The cost of housing fell sharply to £337,000 for journeys of one hour to 69 minutes, with the saving averaging £3,048 per minute, the study of Land Registry data found.
The average property price in Beaconsfield, Buckinghamshire, which is within 29 minutes of central London by train, was £1,010,000. The average price dropped to £929,000 for Sunningdale in Berkshire, which is nearly an hour away, and then by about a third for Great Shelford, near Cambridge, which is just over an hour away, to £622,000.
The correlation between distance and price is uneven. The average property in Oxford, with its university, culture and second homes for City types, costs £730,000 for a 57-minute commute. It takes just 21 minutes to travel from the new town of Welwyn Garden City, but with few attractions to rival Oxford’s, the average price is £430,000.
Sophie Chick, who led the research for Savills, said: “When you get to that point almost an hour from London, there are places like Cambridge, Oxford and Winchester, where prices go up again for those cities that … don’t just rely on the commuter market.”

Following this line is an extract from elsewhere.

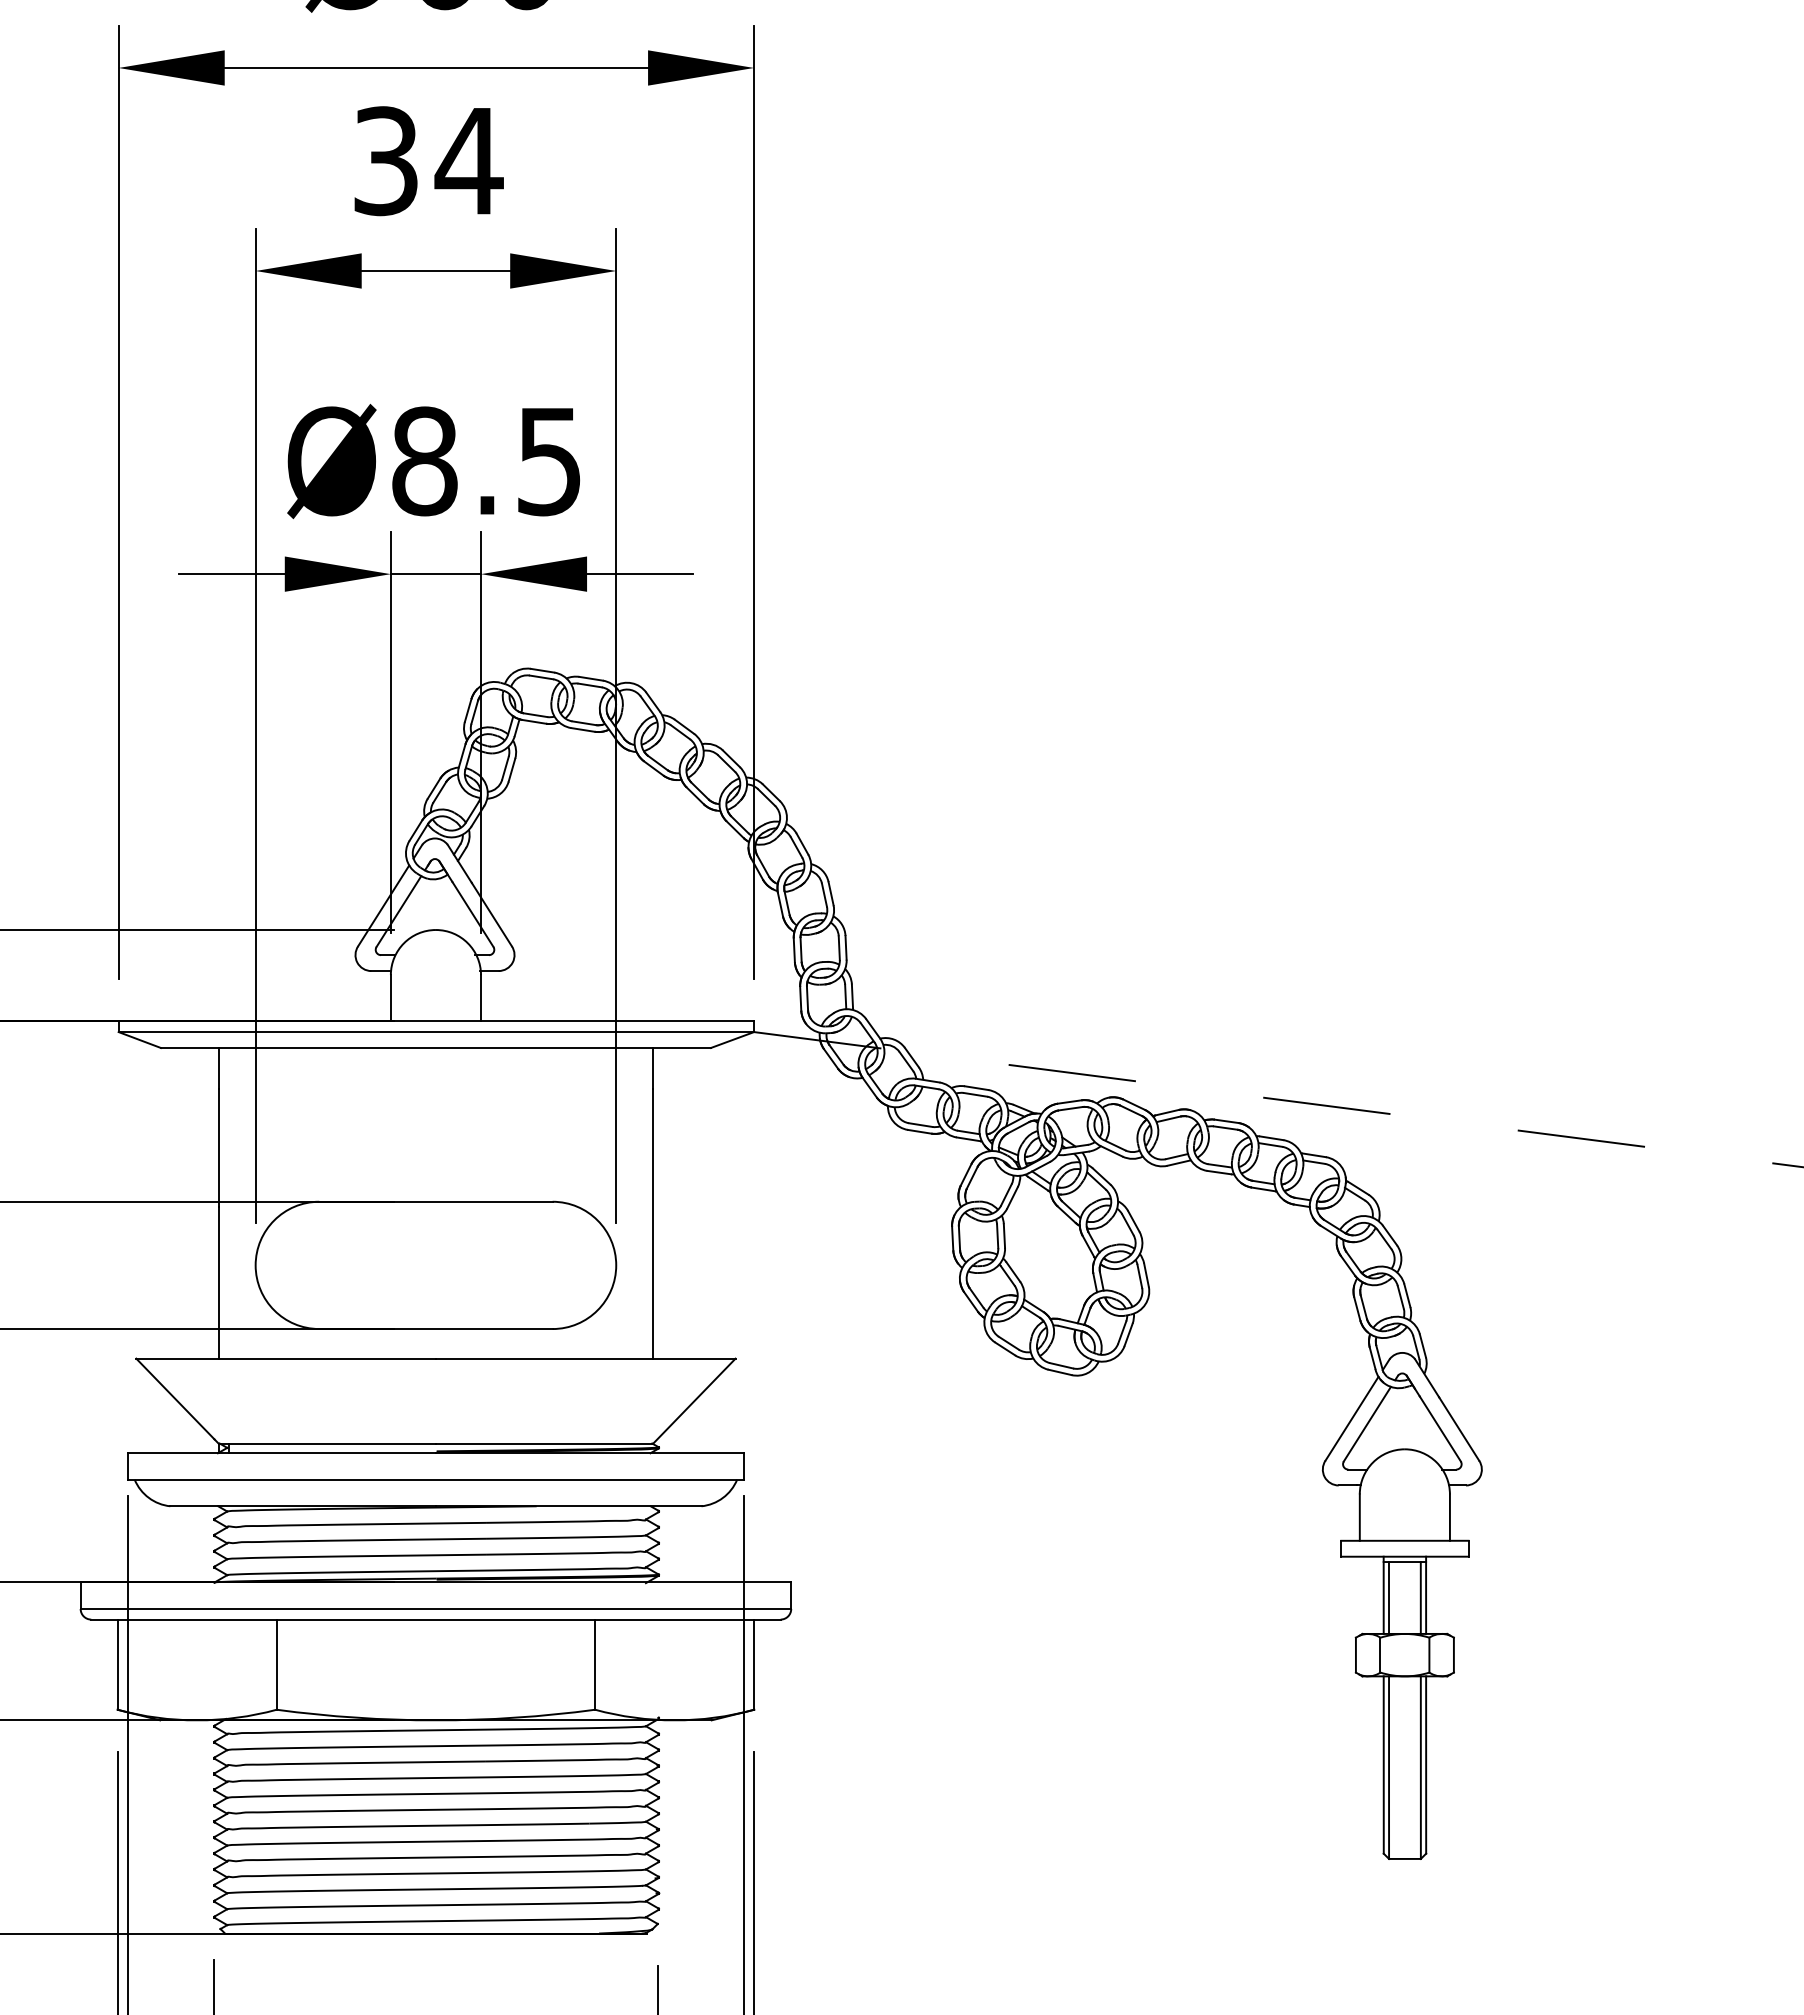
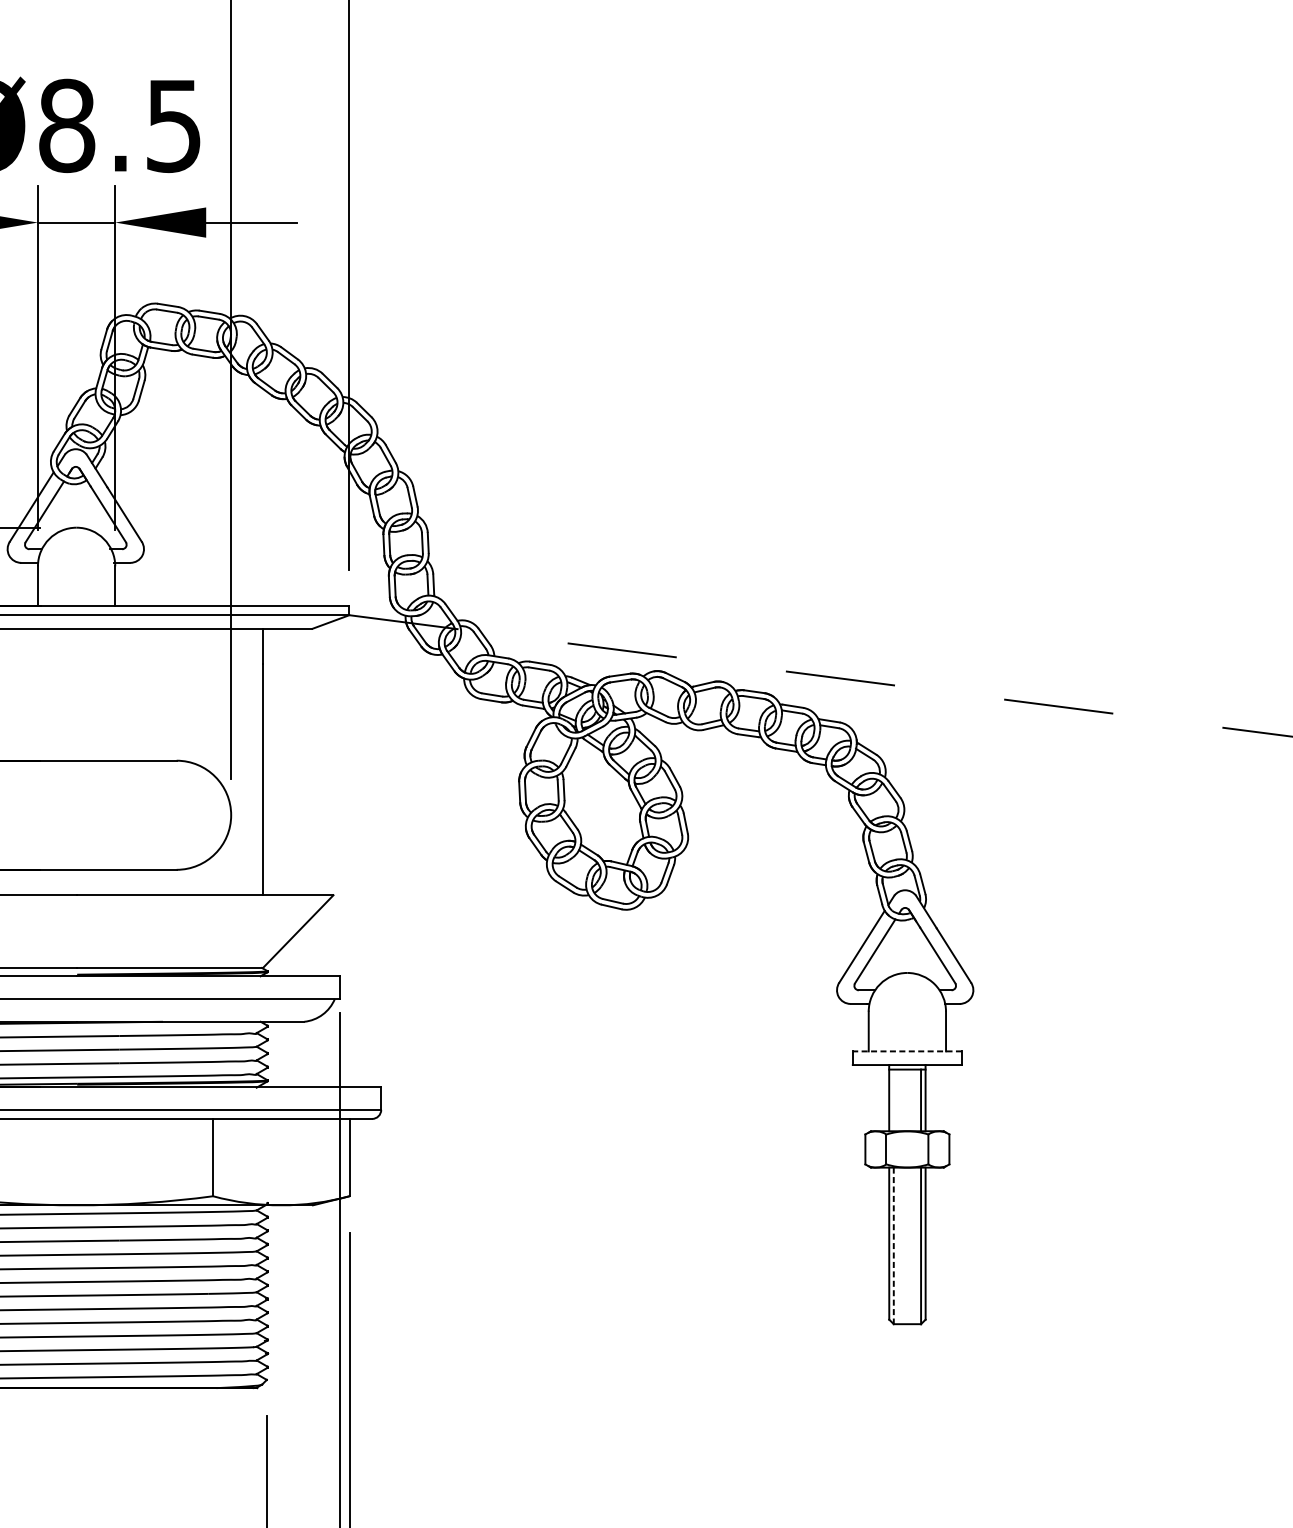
line: (1404, 1540) -> (907, 1051), solid -> dashed
line: (1388, 1597) -> (893, 1100), removed
line: (1389, 1768) -> (894, 1246), solid -> dashed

Chick said Savills’ research was particularly pertinent because, after several years of rocketing London property values, prices in many towns surrounding London are now rising faster than in the capital. This means London families are increasingly cashing in for somewhere bigger and possibly cheaper in surrounding counties. In the first three months of this year, 30% of Savills’ buyers in the commuter belt were moving from London, compared with 23% a year earlier. Chick said the trend was likely to continue.
She said: “We’ve been talking for so long about buyers moving out of London, but now we’ve reached a turning point. When prices were going up at such a rate in London, it was easy for people to say: ‘We’ll sit tight before we move out,’ but for a lot of people it’s now the trigger to move.”
The trend has created new hotspots such as West Horndon in Essex, which is 32 minutes from Fenchurch Street station in the City. Prices there have risen 65% in the past five years, but are still a relatively modest £389,000 on average, Savills found.
Average prices in Hassocks, 58 minutes from London Bridge on the Brighton line, have risen 36% in the past five years. For comparison, Brighton, a favourite destination for trendy Londoners moving out, has seen prices rise 28% in the same time.
Chick said families making the move had to weigh up journey times, house prices, quality of life and the high cost of commuting in and out of London, but she said savings on house prices usually outweighed the increased travel costs.
It costs almost £10,000 a year to commute along the 83-minute journey from Newark Northgate, the survey’s most northerly location, to London’s King’s Cross, but the average house price around the Nottinghamshire town is just £147,000.